Chris Lowe has told a story on himself and Tennant about a David Morales remix of their 1990 single ‘So Hard’, a “classic pumping house track” the hearing of which prompted Tennant to ask Lowe, “‘Why don’t we make records like this?’ I said, ‘Neil, it is us.’ So that’s how much we know about dance music.” He – intentionally, no doubt – does his band a disservice. Many other British acts (rock, pop and indie) latched on to dance music when the British rave scene took off, and for plenty it was plainly an awkward fit. Whereas in the pre-house days Tennant and Lowe were avid New York clubbers, and had sought out Hi-NRG pioneer Bobby Orlando (aka Bobby O) as their first producer. More to the point, they had made records like it, or not that far off. ‘Always On My Mind’ began as a audacious electro-pop revision of the Presley record, and was a huge hit, a Christmas No. 1; the version they rebuilt for Introspective was more radical yet. Combining it with the overt acid jam ‘In My House’, and using its soaring synth line to rapturous effect, they created a tune that was simultaneously equivocal and euphoric. Where Presley sang it as a man desperate to remedy his failings, Tennant sounds more like someone reading the list back to himself matter-of-factly, as if trying to work out where he stands. He ends on a note of tantalising opacity: “Maybe I didn’t love you…” It is impossible to quantify such things, of course, but I reckon the Introspective version to be almost exactly 527 times better than the one that topped the charts.

The transformation from serviceable synth-pop to tracks that are, if not outright house tunes, then certainly house-esque, is marvellously worked on ‘I Want A Dog’, which previously hovered on the fringes of novelty as the b-side of ‘Rent’, and here becomes a kind of poetic hymn to urban isolation; and on ‘I’m Not Scared’, where a song given to Eighth Wonder is reclaimed and made wholly the band’s own. This ‘I’m Not Scared’ is steeped in mystery, and in menace. “If I was you,” deadpans Tennant, “I wouldn’t treat me the way you do”; and one can only guess if this is a reproach or a threat.

But even if the band had been making any secret of their sources, the final track would have given them away. ‘It’s Alright’, by Sterling Void, co-produced by Marshall Jefferson, is a song they found on the third of FFRR’s superb The House Sound Of Chicago series, Acid Tracks. Again, there’s that note of ambivalence that makes Introspective such a work of chiaroscuro.

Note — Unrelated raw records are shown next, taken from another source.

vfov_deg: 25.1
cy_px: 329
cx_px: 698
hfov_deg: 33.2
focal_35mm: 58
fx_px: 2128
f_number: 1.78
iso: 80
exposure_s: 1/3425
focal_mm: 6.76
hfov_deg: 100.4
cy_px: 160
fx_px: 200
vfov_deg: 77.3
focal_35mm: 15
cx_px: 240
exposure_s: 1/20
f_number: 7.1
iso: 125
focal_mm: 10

Surveying all the trouble in the world on the original, Paris Brightledge affirms with powerful conviction that “it’s going to be alright!”, in the testifying gospel-soul style that was a feature of early vocal house tracks. “I hope it’s going to be alright,” hedges Tennant on PSB’s cover, by the end in a barely audible murmur as if over an iffy landline. What one knows, and what one hopes, are two very different things.

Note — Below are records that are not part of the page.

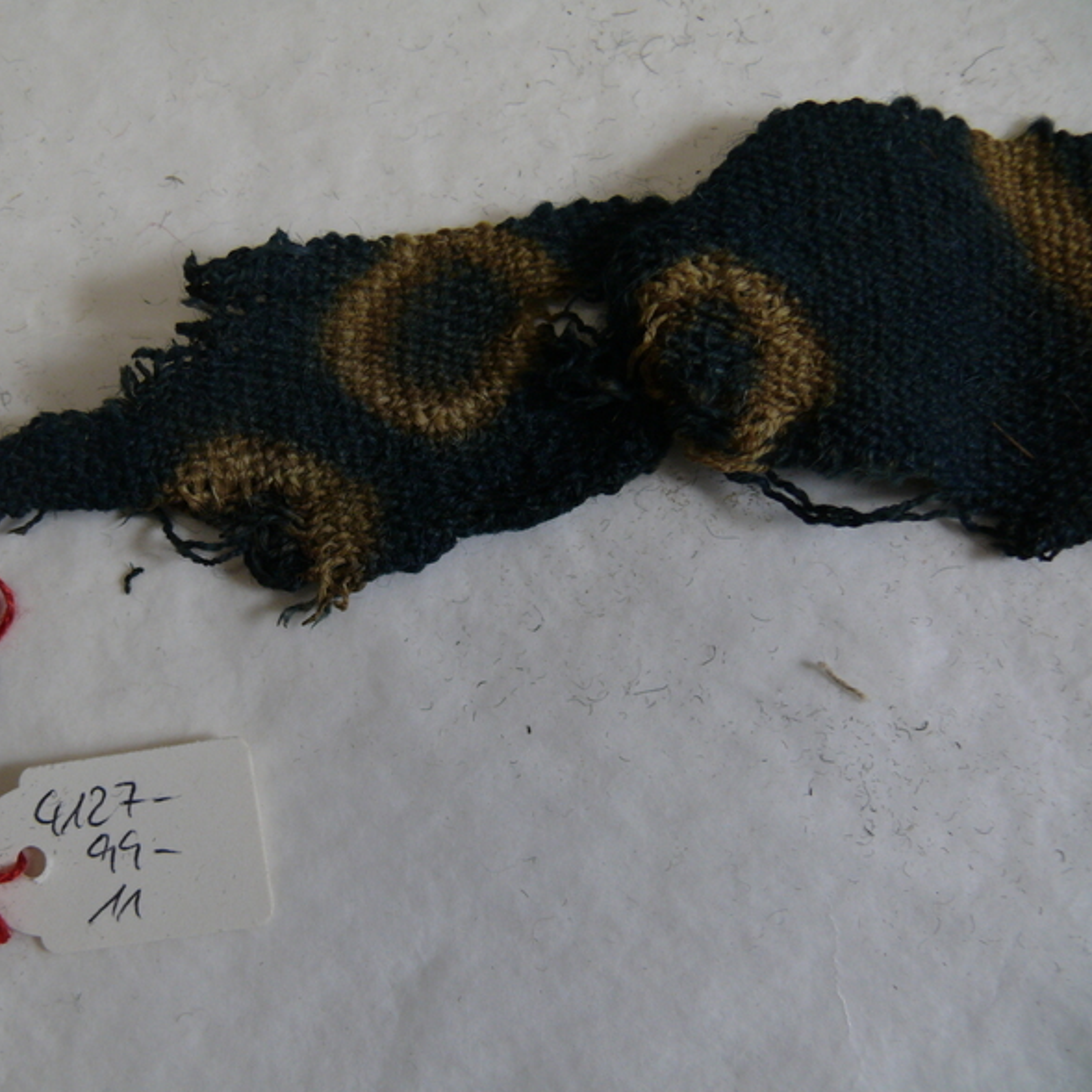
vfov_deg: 40.0
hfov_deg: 39.7
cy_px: 545
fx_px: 1499
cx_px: 389
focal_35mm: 42
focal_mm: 7.4
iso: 100
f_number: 2.8
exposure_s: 1/30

Pet Shop Boys’ masterpiece (and eventually their second-best-selling album globally) was kept off the very top of the UK album charts by its exact antithesis, Rattle And Hum, the most bloated and bombastic sackful of sub-mythic rockist piffle U2 ever recorded. It’s as if each band was most perfectly itself at the same precise instant. It’s an episode to file alongside Ultravox’s ‘Vienna’ being denied the No. 1 spot by Joe Dolce’s ‘Shaddap You Face’ and – to use a more apt Beatles analogy than the one mentioned earlier – the thwarting of ‘Strawberry Fields Forever’/‘Penny Lane’ by Engelbert Humperdinck’s ‘Release Me’.

I’d like to think this is what gave Pet Shop Boys the idea for their delicious non-album single of three years later, when they mischievously combined ‘Where the Streets Have No Name’ with ‘I Can’t Take My Eyes Off You’ (more a cover of Boys Town Gang than Frankie Valli), and blew the U2 original out of the water, giving their version a far more dramatic widescreen sweep, then dunking it in a tub of camp bathos, which somehow only made it more uplifting. They weren’t just imperial, back then. They were imperious, too, in their own deft way. On Introspective, they gave their powers full range, and it is peerless.